# Problem to solve
Copy out each line of the data that holds the word "reflectivity".

Recorded data
____

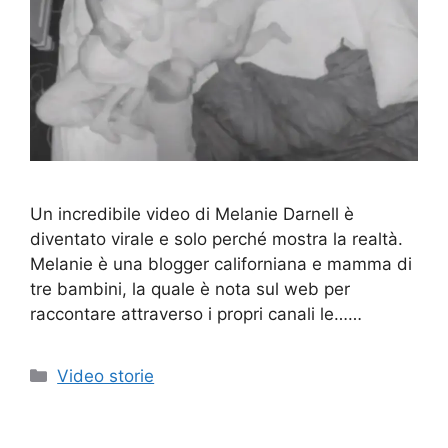
Un incredibile video di Melanie Darnell è
diventato virale e solo perché mostra la realtà.
Melanie è una blogger californiana e mamma di
tre bambini, la quale è nota sul web per
raccontare attraverso i propri canali le……
Categorie
Video storie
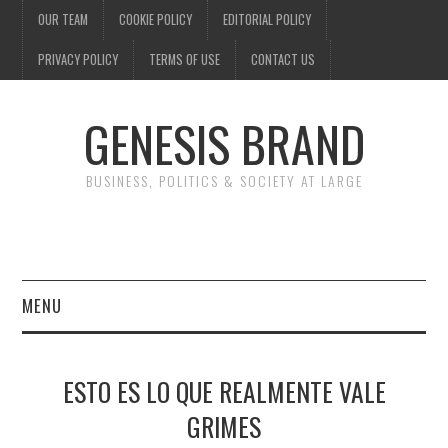
OUR TEAM
COOKIE POLICY
EDITORIAL POLICY
PRIVACY POLICY
TERMS OF USE
CONTACT US
GENESIS BRAND
BUSINESS, POLITICS & SOCIETY AT LARGE
MENU
ENTERTAINMENT
ESTO ES LO QUE REALMENTE VALE
FINANCE
GRIMES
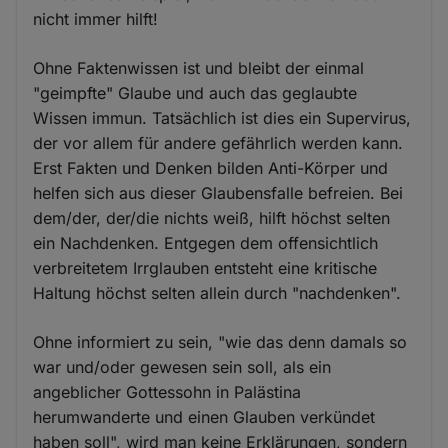
nicht immer hilft!
Ohne Faktenwissen ist und bleibt der einmal
"geimpfte" Glaube und auch das geglaubte
Wissen immun. Tatsächlich ist dies ein Supervirus,
der vor allem für andere gefährlich werden kann.
Erst Fakten und Denken bilden Anti-Körper und
helfen sich aus dieser Glaubensfalle befreien. Bei
dem/der, der/die nichts weiß, hilft höchst selten
ein Nachdenken. Entgegen dem offensichtlich
verbreitetem Irrglauben entsteht eine kritische
Haltung höchst selten allein durch "nachdenken".
Ohne informiert zu sein, "wie das denn damals so
war und/oder gewesen sein soll, als ein
angeblicher Gottessohn in Palästina
herumwanderte und einen Glauben verkündet
haben soll", wird man keine Erklärungen, sondern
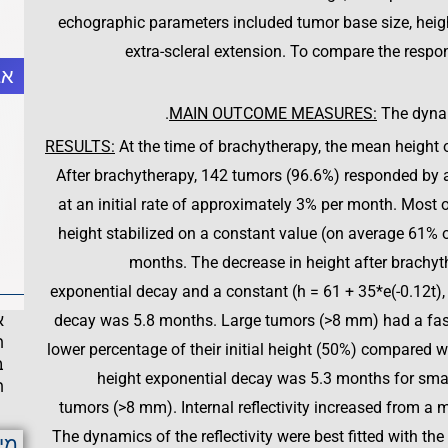
echographic parameters included tumor base size, height, i
extra-scleral extension. To compare the respo
אב
MAIN OUTCOME MEASURES:
The dynami
RESULTS:
At the time of brachytherapy, the mean height
After brachytherapy, 142 tumors (96.6%) responded by a
at an initial rate of approximately 3% per month. Most of 
height stabilized on a constant value (on average 61% of
months. The decrease in height after brachyth
exponential decay and a constant (h = 61 + 35*e(-0.12t), i
decay was 5.8 months. Large tumors (>8 mm) had a faster
א
ת
lower percentage of their initial height (50%) compared wi
ב
height exponential decay was 5.3 months for smal
ת
tumors (>8 mm). Internal reflectivity increased from a 
The dynamics of the reflectivity were best fitted with the
מי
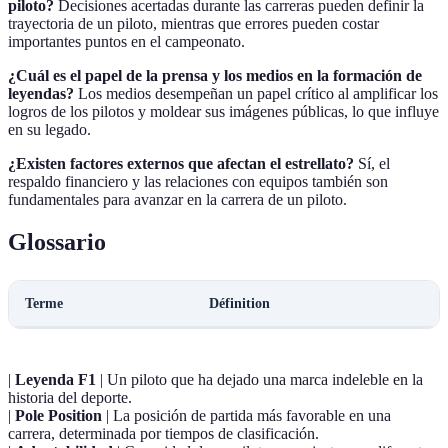
piloto?
Decisiones acertadas durante las carreras pueden definir la
trayectoria de un piloto, mientras que errores pueden costar
importantes puntos en el campeonato.
¿Cuál es el papel de la prensa y los medios en la formación de
leyendas?
Los medios desempeñan un papel crítico al amplificar los
logros de los pilotos y moldear sus imágenes públicas, lo que influye
en su legado.
¿Existen factores externos que afectan el estrellato?
Sí, el
respaldo financiero y las relaciones con equipos también son
fundamentales para avanzar en la carrera de un piloto.
Glossario
Terme
Définition
|
Leyenda F1
| Un piloto que ha dejado una marca indeleble en la
historia del deporte.
|
Pole Position
| La posición de partida más favorable en una
carrera, determinada por tiempos de clasificación.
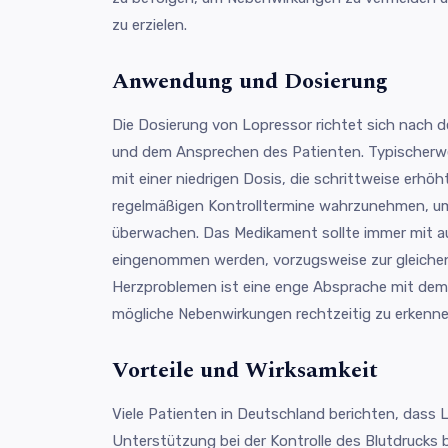
zu erzielen.
Anwendung und Dosierung
Die Dosierung von Lopressor richtet sich nach 
und dem Ansprechen des Patienten. Typischerwe
mit einer niedrigen Dosis, die schrittweise erhöht
regelmäßigen Kontrolltermine wahrzunehmen, um
überwachen. Das Medikament sollte immer mit a
eingenommen werden, vorzugsweise zur gleichen
Herzproblemen ist eine enge Absprache mit de
mögliche Nebenwirkungen rechtzeitig zu erkenne
Vorteile und Wirksamkeit
Viele Patienten in Deutschland berichten, dass L
Unterstützung bei der Kontrolle des Blutdrucks 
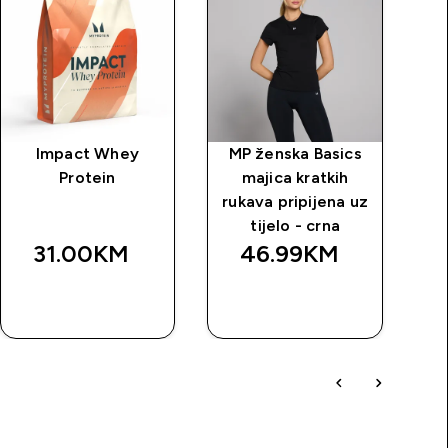
Impact Whey
MP ženska Basics
M
Protein
majica kratkih
rukava pripijena uz
ru
tijelo - crna
31.00KM‎
46.99KM‎
BRZA
BRZA
KUPOVINA
KUPOVINA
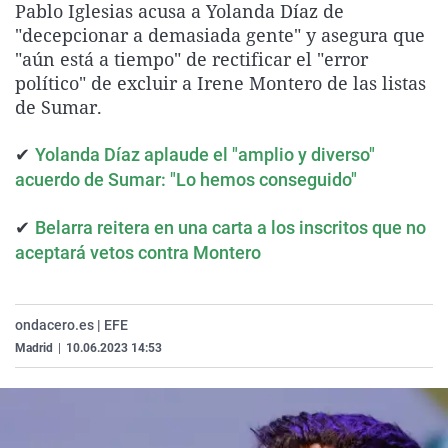
Pablo Iglesias acusa a Yolanda Díaz de
La rosa de los vientos
Caso
Extremadura
Virales
"decepcionar a demasiada gente" y asegura que
Gente viajera
Retornados
Galicia
Televisión
"aún está a tiempo" de rectificar el "error
político" de excluir a Irene Montero de las listas
Como el perro y el gat
Equipo de investigaci
La Rioja
Elecciones
de Sumar.
Operación Viuda Negr
Navarra
✔
Yolanda Díaz aplaude el "amplio y diverso"
País Vasco
acuerdo de Sumar: "Lo hemos conseguido"
✔
Belarra reitera en una carta a los inscritos que no
aceptará vetos contra Montero
ondacero.es | EFE
Madrid
|
10.06.2023 14:53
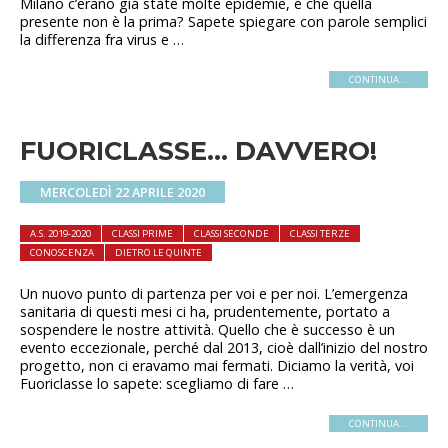
Milano c’erano già state molte epidemie, e che quella
presente non è la prima? Sapete spiegare con parole semplici
la differenza fra virus e …
CONTINUA...
FUORICLASSE… DAVVERO!
MERCOLEDÌ 22 APRILE 2020
A.S. 2019-2020
CLASSI PRIME
CLASSI SECONDE
CLASSI TERZE
CONOSCENZA
DIETRO LE QUINTE
Un nuovo punto di partenza per voi e per noi. L’emergenza
sanitaria di questi mesi ci ha, prudentemente, portato a
sospendere le nostre attività. Quello che è successo è un
evento eccezionale, perché dal 2013, cioè dall’inizio del nostro
progetto, non ci eravamo mai fermati. Diciamo la verità, voi
Fuoriclasse lo sapete: scegliamo di fare …
CONTINUA...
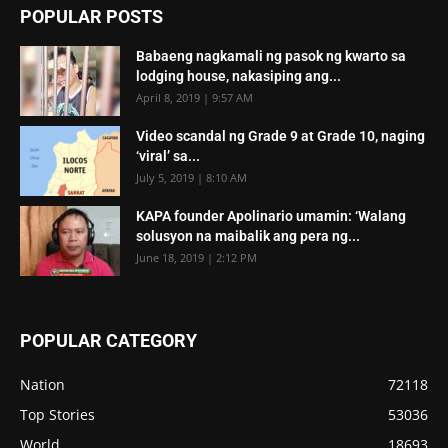
POPULAR POSTS
Babaeng nagkamali ng pasok ng kwarto sa
lodging house, nakasiping ang...
April 8, 2019 | 9:57 AM
Video scandal ng Grade 9 at Grade 10, naging
‘viral’ sa...
July 5, 2019 | 8:10 AM
KAPA founder Apolinario umamin: ‘Walang
solusyon na maibalik ang pera ng...
June 18, 2019 | 2:12 PM
POPULAR CATEGORY
Nation
72118
Top Stories
53036
World
18693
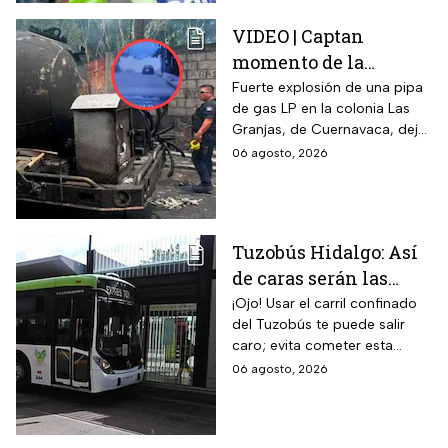
que circulen por el estado.
VIDEO | Captan
momento de la
explosión de pipa de
Fuerte explosión de una pipa
de gas LP en la colonia Las
gas en Cuernavaca:
Granjas, de Cuernavaca, dejó
¡Imágenes sensibles!
21 heridos y causó pánico
06 agosto, 2026
entre vecinos: VIDEO
Tuzobús Hidalgo: Así
de caras serán las
MULTAS por invadir
¡Ojo! Usar el carril confinado
del Tuzobús te puede salir
el carril confinado a
caro; evita cometer esta
partir de esta fecha
infracción a partir de agosto.
06 agosto, 2026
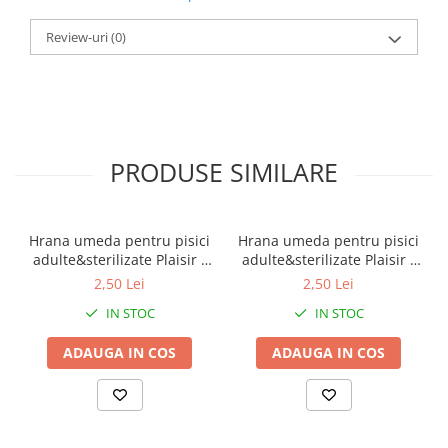
Componente analitice:
Proteina bruta (min)
Review-uri
(0)
7,00%, Grasimi brute (min) 3,5%, Fibre brute
(max) 0,50%, Umiditate (max) 85,00%, Vitamina
E (min) 310 UI/kg, taurina (min) 0,05%
Continut caloric:
780 kcal/kg, 10,9 kcal/tub ME
PRODUSE SIMILARE
Hrana umeda pentru pisici
Hrana umeda pentru pisici
adulte&sterilizate Plaisir -
adulte&sterilizate Plaisir -
vita&curcan 100g
pui&ficat 100g
2,50 Lei
2,50 Lei
IN STOC
IN STOC
ADAUGA IN COS
ADAUGA IN COS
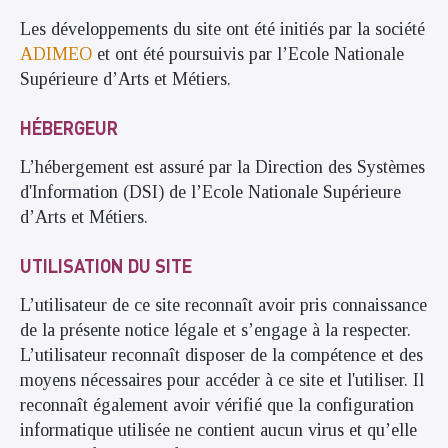
Les développements du site ont été initiés par la société
ADIMEO
et ont été poursuivis par l’Ecole Nationale
Supérieure d’Arts et Métiers.
HÉBERGEUR
L’hébergement est assuré par la Direction des Systèmes
d'Information (DSI) de l’Ecole Nationale Supérieure
d’Arts et Métiers.
UTILISATION DU SITE
L’utilisateur de ce site reconnaît avoir pris connaissance
de la présente notice légale et s’engage à la respecter.
L’utilisateur reconnaît disposer de la compétence et des
moyens nécessaires pour accéder à ce site et l'utiliser. Il
reconnaît également avoir vérifié que la configuration
informatique utilisée ne contient aucun virus et qu’elle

____

# Exercise answer
tumors (>8 mm). Internal reflectivity increased from a 
The dynamics of the reflectivity were best fitted with the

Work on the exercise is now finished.